WHAT IS REQUIRED: Extract the text from every row below, copying each line verbatim and leaving out the pictures.

SUPPLIED RECORDS:
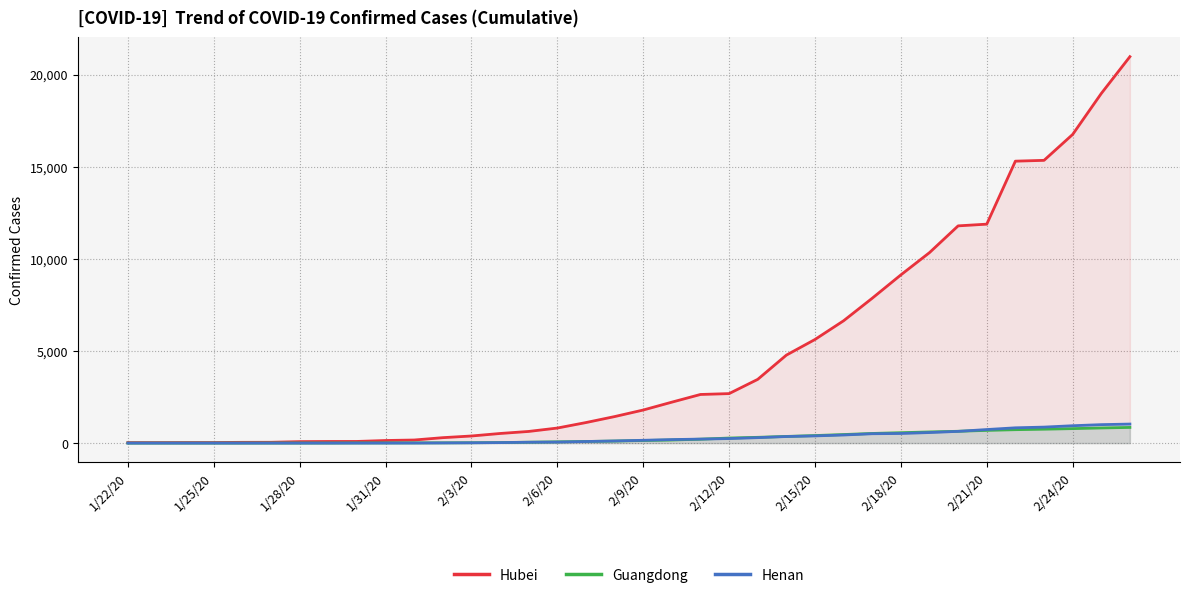

Which series has the largest total across all categories?

Hubei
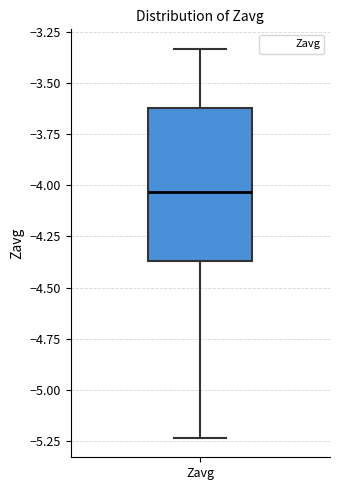

Where does the median line of the box for Zavg sit on the y-axis? The values are not printed on the chart, so give them approximately, as read against the axis.

-4.05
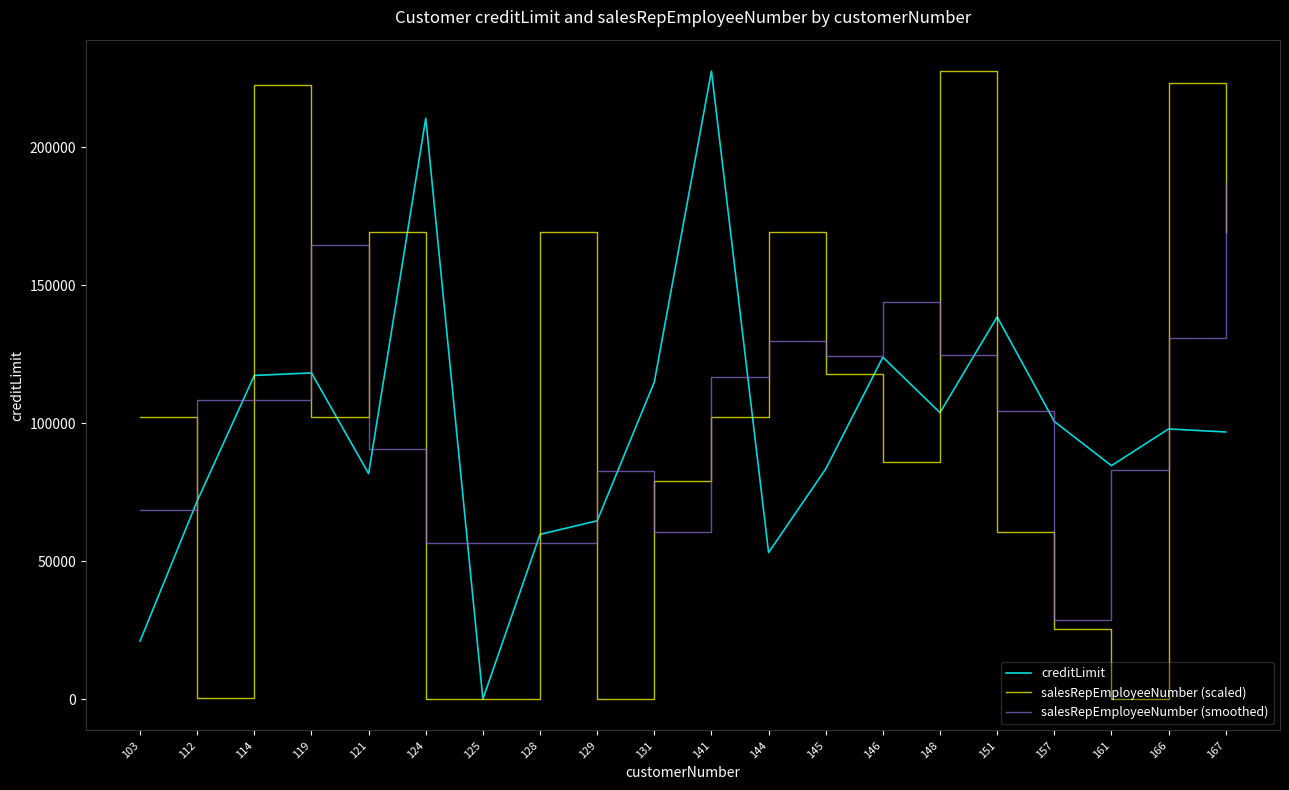

Is the value of salesRepEmployeeNumber (scaled) at 146 greater than the value of salesRepEmployeeNumber (smoothed) at 112?

No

ANSWER SECTION:
Which series has the largest total across all categories?

Hubei

Where does the median line of the box for Zavg sit on the y-axis? The values are not printed on the chart, so give them approximately, as read against the axis.

-4.05

Is the value of salesRepEmployeeNumber (scaled) at 146 greater than the value of salesRepEmployeeNumber (smoothed) at 112?

No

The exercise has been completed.